Dan McDonald is Vice President of Business Strategy at Excel Life Sciences. With over 12 years of industry experience working with biopharmaceutical companies to assist them with their global clinical research strategies, patient recruitment and site selection and helping sites connect with sponsors. Prior to joining ELS Dan served as Sr. Vice President of Strategic Development for D. Anderson & Company a leading provider of global patient recruitment and retention services.

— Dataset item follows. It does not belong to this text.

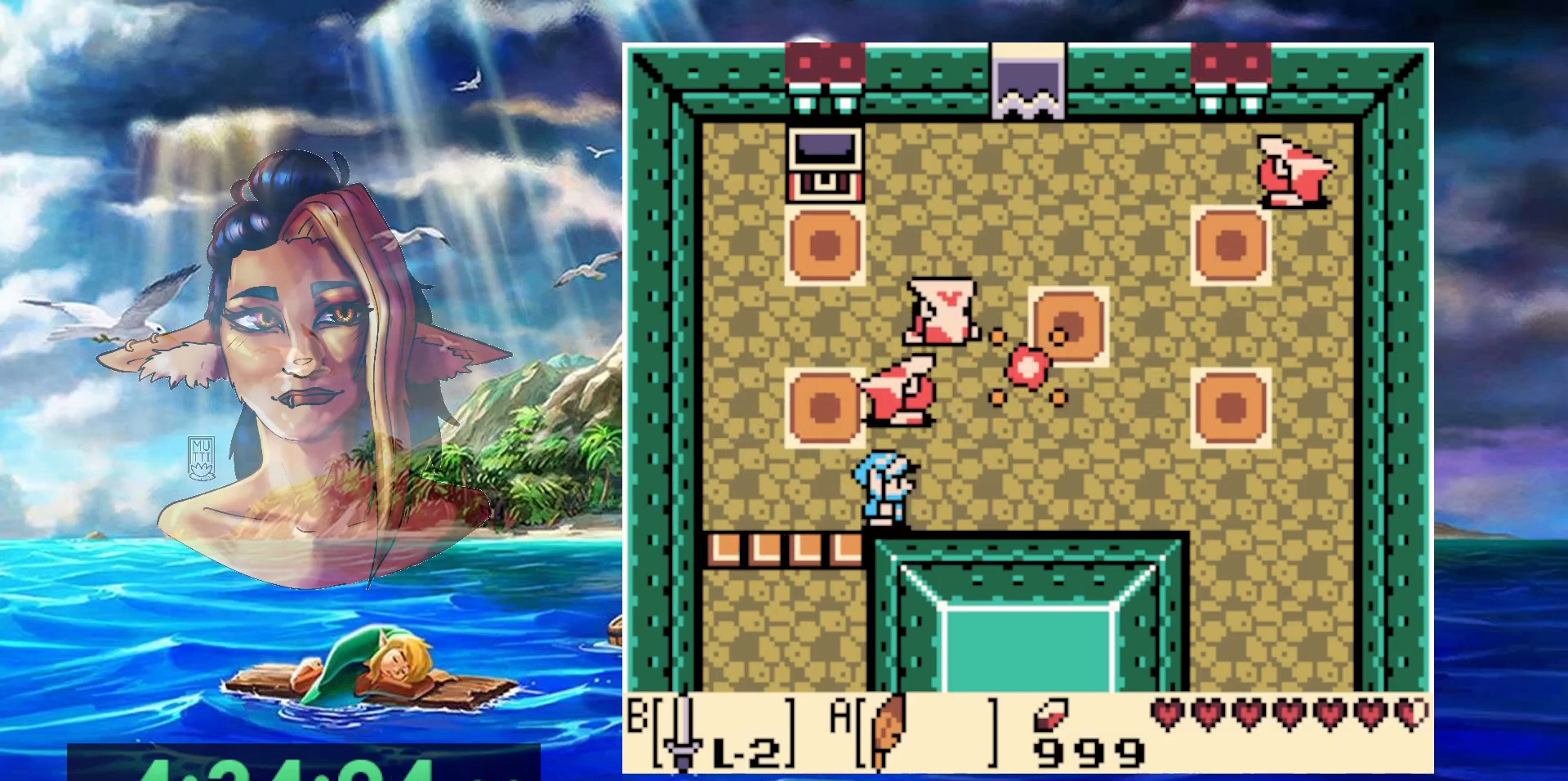
{"buttons": ["B", "DPAD_LEFT"], "events": [[350, "DPAD_LEFT", "down"], [417, "B", "down"]]}
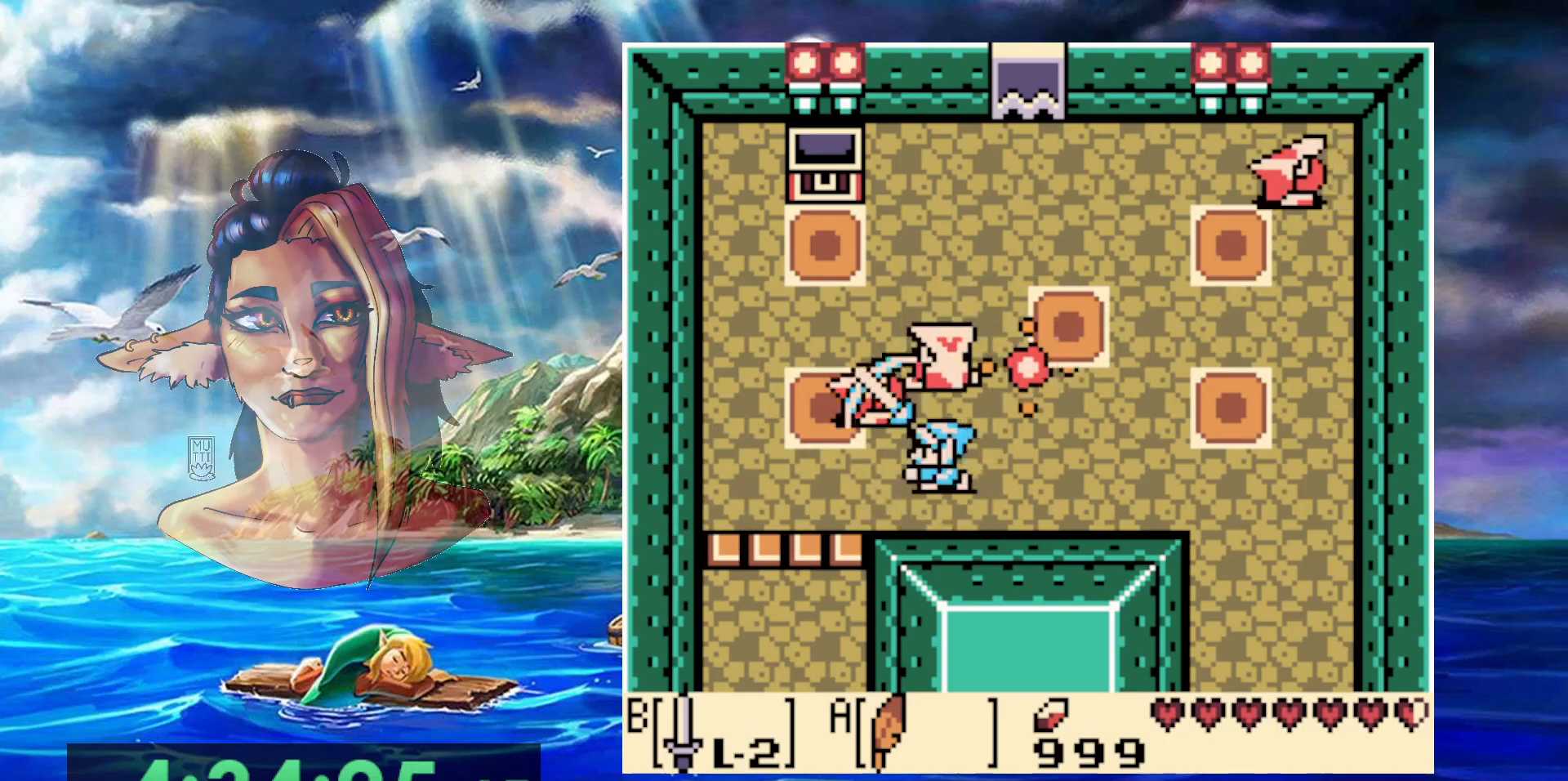
{"buttons": ["DPAD_LEFT"], "events": [[183, "B", "up"]]}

The majority of Dan’s career in the industry was spent at Thomson CenterWatch, where he worked for nearly 9 years, and the last 3 as the General Manager* of that business. Dan also had organizational responsibility for Thomson NEIRB an independent institutional review board. Dan oversaw strategic planning and all day-to-day operations of the CenterWatch business for Thomson Healthcare and also was in charge of Sales and Marketing for Thomson Clinical Trials Solutions. He also oversaw the development and publication of several articles and strategic planning reports focused on the rapid growth of clinical research in emerging markets, primarily India, Central & Eastern Europe and China.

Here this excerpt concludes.